Results: Agrobacterium-mediated transient expression of plant diterpene synthases in N. benthamiana led to the accumulation of diterpenes within 3 days of infiltration and with a maximum at 5 days. Over 50% of the products were exported onto the leaf surface, thus considerably facilitating the analysis by reducing the complexity of the extracts. The robustness of the method was tested by expressing three different plant enzymes, cembratrien-ol synthase from Nicotiana sylvestris, casbene synthase from Ricinus communis and levopimaradiene synthase from Gingko biloba.
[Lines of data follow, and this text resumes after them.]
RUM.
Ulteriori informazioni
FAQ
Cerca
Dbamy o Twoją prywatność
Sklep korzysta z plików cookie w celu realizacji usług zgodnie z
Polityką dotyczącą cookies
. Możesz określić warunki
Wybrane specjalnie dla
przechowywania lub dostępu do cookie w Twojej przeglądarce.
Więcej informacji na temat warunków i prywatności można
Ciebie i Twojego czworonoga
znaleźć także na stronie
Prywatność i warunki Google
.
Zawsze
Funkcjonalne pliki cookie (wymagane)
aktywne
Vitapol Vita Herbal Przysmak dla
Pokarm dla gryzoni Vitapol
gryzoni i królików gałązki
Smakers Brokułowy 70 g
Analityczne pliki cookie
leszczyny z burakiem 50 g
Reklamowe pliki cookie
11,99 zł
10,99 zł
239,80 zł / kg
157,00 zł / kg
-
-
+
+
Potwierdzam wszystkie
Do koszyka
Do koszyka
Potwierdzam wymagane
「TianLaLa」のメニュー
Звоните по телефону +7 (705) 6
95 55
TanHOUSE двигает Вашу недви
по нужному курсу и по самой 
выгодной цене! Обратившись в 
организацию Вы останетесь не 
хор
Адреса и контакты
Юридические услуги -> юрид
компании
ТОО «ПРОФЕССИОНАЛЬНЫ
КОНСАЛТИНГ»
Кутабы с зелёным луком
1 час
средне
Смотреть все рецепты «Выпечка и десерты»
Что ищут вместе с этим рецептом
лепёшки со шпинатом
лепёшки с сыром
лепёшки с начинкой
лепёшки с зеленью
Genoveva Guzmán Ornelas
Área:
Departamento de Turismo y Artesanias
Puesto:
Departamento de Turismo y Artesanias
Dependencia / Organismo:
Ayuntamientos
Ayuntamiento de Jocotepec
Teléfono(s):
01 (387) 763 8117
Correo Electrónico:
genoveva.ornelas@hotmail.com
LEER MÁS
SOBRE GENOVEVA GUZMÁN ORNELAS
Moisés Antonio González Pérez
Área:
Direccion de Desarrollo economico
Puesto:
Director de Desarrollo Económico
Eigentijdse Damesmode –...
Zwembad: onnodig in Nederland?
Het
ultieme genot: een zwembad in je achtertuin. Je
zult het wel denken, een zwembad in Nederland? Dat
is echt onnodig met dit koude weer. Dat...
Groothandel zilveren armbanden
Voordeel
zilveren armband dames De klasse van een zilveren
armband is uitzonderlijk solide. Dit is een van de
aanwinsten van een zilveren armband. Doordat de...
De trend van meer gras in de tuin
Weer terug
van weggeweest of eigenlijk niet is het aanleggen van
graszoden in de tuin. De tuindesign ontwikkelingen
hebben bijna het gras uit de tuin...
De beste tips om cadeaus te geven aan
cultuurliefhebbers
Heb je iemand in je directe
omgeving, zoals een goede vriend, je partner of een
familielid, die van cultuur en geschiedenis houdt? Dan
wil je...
Furthermore, co-expression of a 1-deoxy-D-xylulose-5-phosphate synthase from tomato and a geranylgeranyl diphosphate synthase from tobacco led to a 3.5-fold increase in the amount of cembratrien-ol produced, with maximum yields reaching 2500 ng/cm2.
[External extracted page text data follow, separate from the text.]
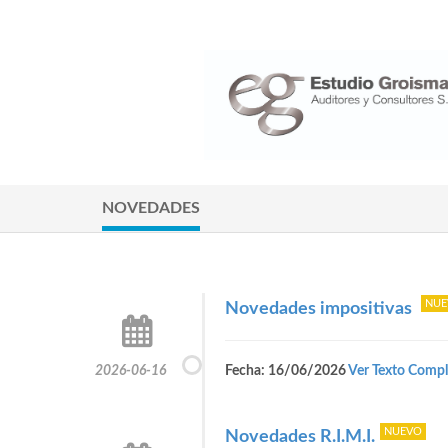
NOVEDADES
Novedades impositivas
2026-06-16
Fecha: 16/06/2026
Ver Texto Compl
Novedades R.I.M.I.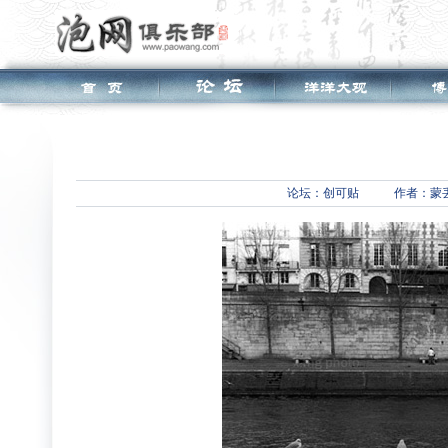
论坛：
创可贴
作者：蒙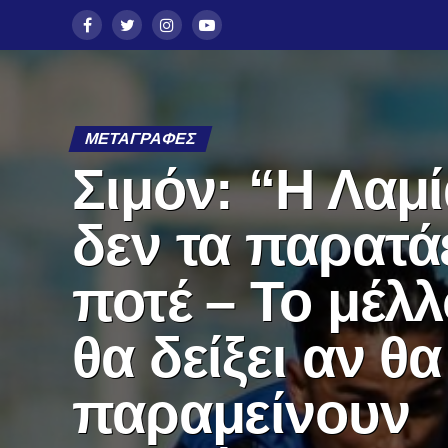
ΜΕΤΑΓΡΑΦΈΣ
Σιμόν: “Η Λαμ
δεν τα παρατά
ποτέ – Το μέλ
θα δείξει αν θα
παραμείνουν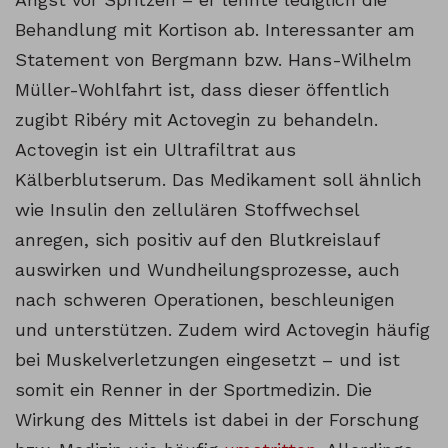
Behandlung mit Kortison ab. Interessanter am
Statement von Bergmann bzw. Hans-Wilhelm
Müller-Wohlfahrt ist, dass dieser öffentlich
zugibt Ribéry mit Actovegin zu behandeln.
Actovegin ist ein Ultrafiltrat aus
Kälberblutserum. Das Medikament soll ähnlich
wie Insulin den zellulären Stoffwechsel
anregen, sich positiv auf den Blutkreislauf
auswirken und Wundheilungsprozesse, auch
nach schweren Operationen, beschleunigen
und unterstützen. Zudem wird Actovegin häufig
bei Muskelverletzungen eingesetzt – und ist
somit ein Renner in der Sportmedizin. Die
Wirkung des Mittels ist dabei in der Forschung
Conclusion: With this optimized method for diterpene synthase expression and product analysis, a single infiltrated leaf of N. benthamiana would be sufficient to produce quantities required for the structure elucidation of unknown diterpenes. The method will also be of general use for gene function discovery, pathway reconstitution and metabolic engineering of diterpenoid biosynthesis in plants.

Figure 1

Production of CBT-ol. (A) Total ion chromatograms of hexane washes from agro-infiltrated N. benthamiana leaves co-expressing p19 and NsCBTS2a or the empty T-DNA vector (pL1F-1) as a control. The CBT-ol peak is framed by vertical dashed lines. The α- and β-stereoisomers of CBT-ol could not be separated under standard GC-MS conditions. (B) Total ion chromatograms of total extracts from agro-infiltrated N. benthamiana leaves. The extracts were purified over SPE column prior to GC-MS analysis. (C) CBT-ol content in agro-infiltrated leaves harvested three and five days after transformation of N. benthamiana plants with NsCBTS2a and p19. Hexane washes from the surface of treated leaves (black bars) and hexane extracts from the rest of the leaf material (total extracts, grey bars) were analyzed by GC-MS. No CBT-ol was detected in leaves transformed with the empty T-DNA vector (see Additional file 3). Samples were taken from two N. benthamiana plants, in each case from two infiltrated leaves. Mean CBT-ol values ± standard error of the mean (SEM) are presented (n = 8). There is a statistically significant difference (P < 0.001, two-way-ANOVA) in the mean CBT-ol values regarding the timepoint of sampling post-infiltration. ISTD – internal standard sclareol.

Figure 2

Production of casbene and of levopimaradiene. (A) Total ion chromatograms of hexane washes from N. benthamiana leaves agro-infiltrated with p19 and either the empty T-DNA vector (control) or RcCS or GbLS. Peaks for casbene, levopimaradiene and other novel products (a – e) are indicated. (B) Casbene and levopimaradiene content in hexane washes from leaves agro-infiltrated with p19 and RcCS or GbLS, respectively. Samples were taken five days post-infiltration from two individual N. benthamiana plants, each of them having two completely infiltrated leaves. Mean casbene and levopimaradiene values ± SEM are presented (n = 16, two independent experiments). Sclareol was used as internal standard (ISTD) for quantification.

Figure 3

Increasing expression levels of isoprenoid precursor pathway genes DXS and GGPPS lead to increased CBT-ol production in agro-infiltrated N. benthamiana leaves. (A) CBT-ol content in hexane washes from N. benthamiana leaves co-expressing p19 and NsCBTS2a with SlDXS2 and/or NtGGPPS2 in different combinations. The appropriate Agrobacterium cultures were infiltrated into separate parts of the same N. benthamiana leaf and in two leaves per individual plants. Leaves were harvested five days post-infiltration. Mean CBT-ol values ± SEM are presented (n = 8). Groups indicated by different letters differ significantly from each other regarding their CBT-ol values (P < 0.05, Student’s t-test and one-way ANOVA). ISTD – internal standard sclareol; (B) Full total ion chromatograms demonstrating high CBT-ol peak (dashed lines) when NsCBTS2a was co-expressed with both SlDXS2 and NtGGPPS2. No CBT-ol was detected in leaves agro-infiltrated with the empty T-DNA vector as a control.